Start of EXERCISE MATERIALS
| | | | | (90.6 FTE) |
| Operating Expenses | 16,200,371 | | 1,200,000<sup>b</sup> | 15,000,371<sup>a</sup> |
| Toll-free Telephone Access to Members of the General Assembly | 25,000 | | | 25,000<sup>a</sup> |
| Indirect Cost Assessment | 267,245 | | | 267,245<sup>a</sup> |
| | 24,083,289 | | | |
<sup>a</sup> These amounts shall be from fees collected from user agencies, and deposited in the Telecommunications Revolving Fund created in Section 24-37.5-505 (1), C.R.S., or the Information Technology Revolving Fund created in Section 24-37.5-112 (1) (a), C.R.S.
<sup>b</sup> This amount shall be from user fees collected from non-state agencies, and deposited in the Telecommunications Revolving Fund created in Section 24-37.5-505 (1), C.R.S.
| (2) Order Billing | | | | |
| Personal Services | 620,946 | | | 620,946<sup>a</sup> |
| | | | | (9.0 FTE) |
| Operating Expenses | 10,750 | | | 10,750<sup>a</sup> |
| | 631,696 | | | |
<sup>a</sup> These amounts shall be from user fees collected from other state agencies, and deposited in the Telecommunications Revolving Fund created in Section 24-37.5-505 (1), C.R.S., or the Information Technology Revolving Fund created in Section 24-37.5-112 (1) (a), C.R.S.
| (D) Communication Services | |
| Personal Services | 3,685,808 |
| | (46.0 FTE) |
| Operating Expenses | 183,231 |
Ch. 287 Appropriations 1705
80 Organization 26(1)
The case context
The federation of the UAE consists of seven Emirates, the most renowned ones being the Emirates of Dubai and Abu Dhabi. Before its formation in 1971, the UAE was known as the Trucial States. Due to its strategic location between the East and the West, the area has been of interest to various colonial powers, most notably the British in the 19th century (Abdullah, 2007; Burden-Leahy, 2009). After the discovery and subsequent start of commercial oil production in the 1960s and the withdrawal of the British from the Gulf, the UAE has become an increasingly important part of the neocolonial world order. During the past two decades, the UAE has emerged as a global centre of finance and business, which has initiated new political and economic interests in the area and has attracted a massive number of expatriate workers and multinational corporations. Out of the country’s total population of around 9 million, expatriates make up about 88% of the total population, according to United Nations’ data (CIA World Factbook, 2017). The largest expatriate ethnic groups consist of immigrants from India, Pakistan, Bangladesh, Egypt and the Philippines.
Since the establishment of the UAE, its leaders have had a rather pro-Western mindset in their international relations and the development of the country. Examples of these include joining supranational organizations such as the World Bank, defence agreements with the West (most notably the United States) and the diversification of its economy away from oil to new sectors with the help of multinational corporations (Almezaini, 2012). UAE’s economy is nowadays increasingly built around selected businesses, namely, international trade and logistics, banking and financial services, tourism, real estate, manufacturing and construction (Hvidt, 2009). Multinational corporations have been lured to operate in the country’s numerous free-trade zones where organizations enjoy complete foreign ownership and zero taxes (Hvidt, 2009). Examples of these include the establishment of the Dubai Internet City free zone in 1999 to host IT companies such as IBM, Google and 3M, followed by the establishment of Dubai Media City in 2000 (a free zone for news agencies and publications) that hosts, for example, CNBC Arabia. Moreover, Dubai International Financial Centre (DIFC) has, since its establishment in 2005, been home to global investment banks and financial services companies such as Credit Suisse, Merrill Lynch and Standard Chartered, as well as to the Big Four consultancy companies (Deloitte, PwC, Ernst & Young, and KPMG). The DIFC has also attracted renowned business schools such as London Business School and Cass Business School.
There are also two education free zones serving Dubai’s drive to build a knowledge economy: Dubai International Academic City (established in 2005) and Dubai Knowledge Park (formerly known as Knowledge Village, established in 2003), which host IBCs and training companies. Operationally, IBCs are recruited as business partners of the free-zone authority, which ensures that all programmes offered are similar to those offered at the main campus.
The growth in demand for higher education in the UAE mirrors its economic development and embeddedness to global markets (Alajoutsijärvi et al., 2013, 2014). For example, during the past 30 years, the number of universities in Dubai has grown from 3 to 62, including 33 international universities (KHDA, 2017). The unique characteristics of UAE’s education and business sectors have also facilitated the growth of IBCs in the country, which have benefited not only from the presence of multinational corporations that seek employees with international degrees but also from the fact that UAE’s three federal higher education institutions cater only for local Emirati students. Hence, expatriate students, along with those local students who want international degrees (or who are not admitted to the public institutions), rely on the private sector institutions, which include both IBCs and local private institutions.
End of EXERCISE MATERIALS
EXERCISE DETAILS
Retype the portion of the data above that starts on the line with "24,083,289 | | | |" and finishes on the line with "The case context", including both of those lines.

RESPONSE TO THIS EXERCISE
| | 24,083,289 | | | |
<sup>a</sup> These amounts shall be from fees collected from user agencies, and deposited in the Telecommunications Revolving Fund created in Section 24-37.5-505 (1), C.R.S., or the Information Technology Revolving Fund created in Section 24-37.5-112 (1) (a), C.R.S.
<sup>b</sup> This amount shall be from user fees collected from non-state agencies, and deposited in the Telecommunications Revolving Fund created in Section 24-37.5-505 (1), C.R.S.
| (2) Order Billing | | | | |
| Personal Services | 620,946 | | | 620,946<sup>a</sup> |
| | | | | (9.0 FTE) |
| Operating Expenses | 10,750 | | | 10,750<sup>a</sup> |
| | 631,696 | | | |
<sup>a</sup> These amounts shall be from user fees collected from other state agencies, and deposited in the Telecommunications Revolving Fund created in Section 24-37.5-505 (1), C.R.S., or the Information Technology Revolving Fund created in Section 24-37.5-112 (1) (a), C.R.S.
| (D) Communication Services | |
| Personal Services | 3,685,808 |
| | (46.0 FTE) |
| Operating Expenses | 183,231 |
Ch. 287 Appropriations 1705
80 Organization 26(1)
The case context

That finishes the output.